Questions on the material:
1/ In the Pizza Runner outline below, what example of a frequency-based discount is given under C2?
2/ List every numbered heading in section C of the Pizza Runner outline below, from C1 onward.
3/ Write the next part of the Pizza Runner outline below, picking up after its final line.

Passage to read:
▼

B. Runner and Customer Experience

    How many runners signed up for each 1 week period? (i.e. week starts 2021-01-01)
    What was the average time in minutes it took for each runner to arrive at the Pizza Runner HQ to pickup the order?
    Is there any relationship between the number of pizzas and how long the order takes to prepare?
    What was the average distance travelled for each customer?
    What was the difference between the longest and shortest delivery times for all orders?
    What was the average speed for each runner for each delivery and do you notice any trend for these values?
    What is the successful delivery percentage for each runner?

🍕 section c — customer & business intelligence

C1. total customer spend
 which customers bring in the most revenue?

use to argue for vip memberships or spend-based rewards.

C2. customer frequency (distinct days of orders)
 who orders regularly vs. one-off customers?

segment into loyal customers vs. occasional customers.

hint at frequency-based discounts (e.g., 5th order free).

C3. first pizza ordered by each customer
 what attracts customers initially?

good to identify entry-point pizzas (the hook item that brings people in).

hint at discounts on first-order pizzas to acquire new customers.

C4. overall best-seller pizza
 which pizza keeps the lights on?

highlight as a flagship product to promote.

use for seasonal bundles (“summer deal with our #1 pizza”).

C5. most popular pizza by customer
 can we personalize offers?

▲

Records excerpted from a collection:
▼

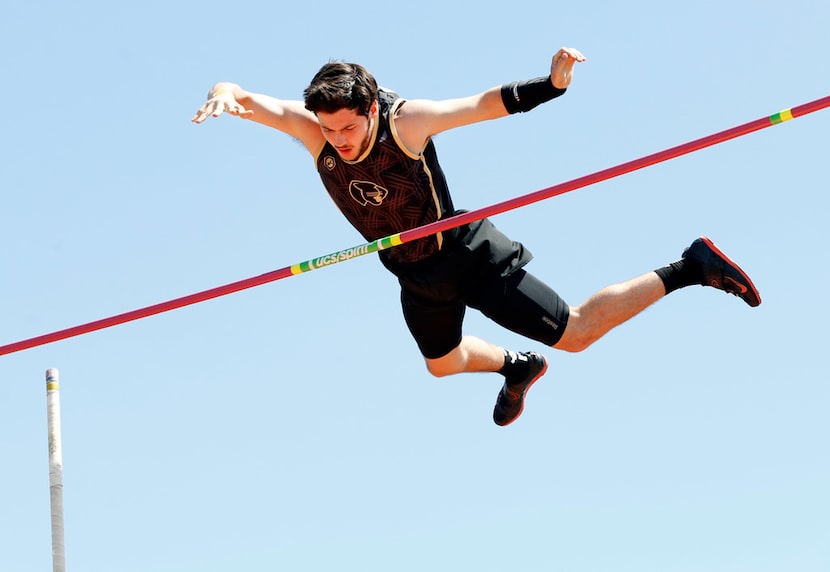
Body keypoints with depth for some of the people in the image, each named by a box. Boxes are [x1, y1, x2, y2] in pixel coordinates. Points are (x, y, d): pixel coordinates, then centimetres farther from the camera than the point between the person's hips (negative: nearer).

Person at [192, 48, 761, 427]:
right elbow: (243, 98, -26)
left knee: (576, 332, -4)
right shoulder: (313, 126, -21)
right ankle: (518, 367, 61)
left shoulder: (405, 121, -30)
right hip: (418, 280, 6)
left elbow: (486, 103, -25)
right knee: (443, 363, 30)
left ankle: (691, 267, 8)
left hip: (469, 256, -6)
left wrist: (551, 83, -39)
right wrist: (224, 96, -50)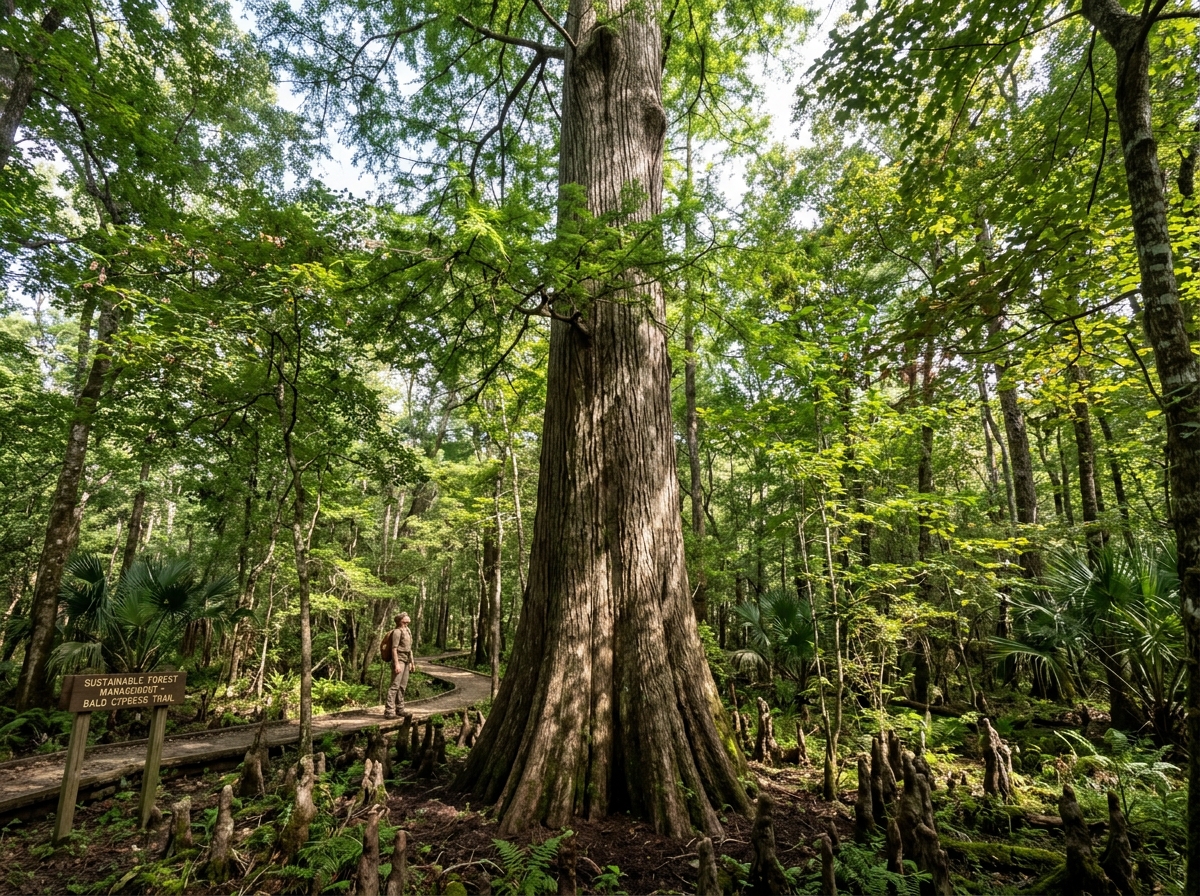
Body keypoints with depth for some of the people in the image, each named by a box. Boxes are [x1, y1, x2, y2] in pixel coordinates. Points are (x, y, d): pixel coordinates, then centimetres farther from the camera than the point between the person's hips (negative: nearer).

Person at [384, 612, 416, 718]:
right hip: (399, 660, -9)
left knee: (402, 686, 12)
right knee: (395, 686, -11)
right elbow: (394, 648, -18)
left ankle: (399, 709, 19)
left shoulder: (407, 630, 16)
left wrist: (412, 662, 21)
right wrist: (396, 664, -23)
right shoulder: (397, 631, -12)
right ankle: (389, 711, -11)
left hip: (406, 661, 9)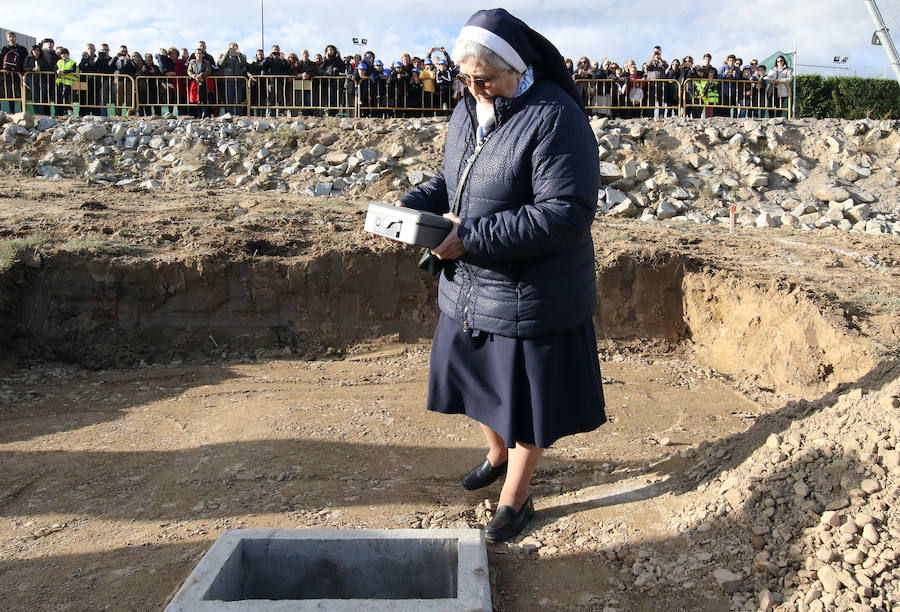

▲

Task-by-task outputs:
1/ 5th order free

2/
C1. total customer spend
C2. customer frequency (distinct days of orders)
C3. first pizza ordered by each customer
C4. overall best-seller pizza
C5. most popular pizza by customer

3/
recommend personalized “customer favorites” discounts.

hint toward AI/BI-driven recommender systems.

C6. regulars with ≥30 orders and their go-to pizzas
 who are the heavy hitters and what do they like?

obvious loyalty program candidates.

pitch: “keep them happy with exclusive rewards so they don’t churn.”

C7. customers with very consistent habits (always order the same pizza)
 creatures of habit = stable recurring revenue.

membership idea: “pizza subscription” (weekly plan with their pizza auto-delivered).

C8. the “perfect pair”

great marketing story: “find your pizza soulmate.”

pitch: social media campaign + 2-for-1  perfect pizza couples’ promo.

C9. peak order times
👉 what hours & days matter most?

operational: staff scheduling.

marketing: happy hour discounts in slow periods, premium pricing at peak times.

C10. best candidates for loyalty program
👉 combine spend + frequency + consistency.

identify top 5–10% customers.

suggest tiered memberships: silver/gold/platinum.

seasonal perks: double points in winter when sales slow.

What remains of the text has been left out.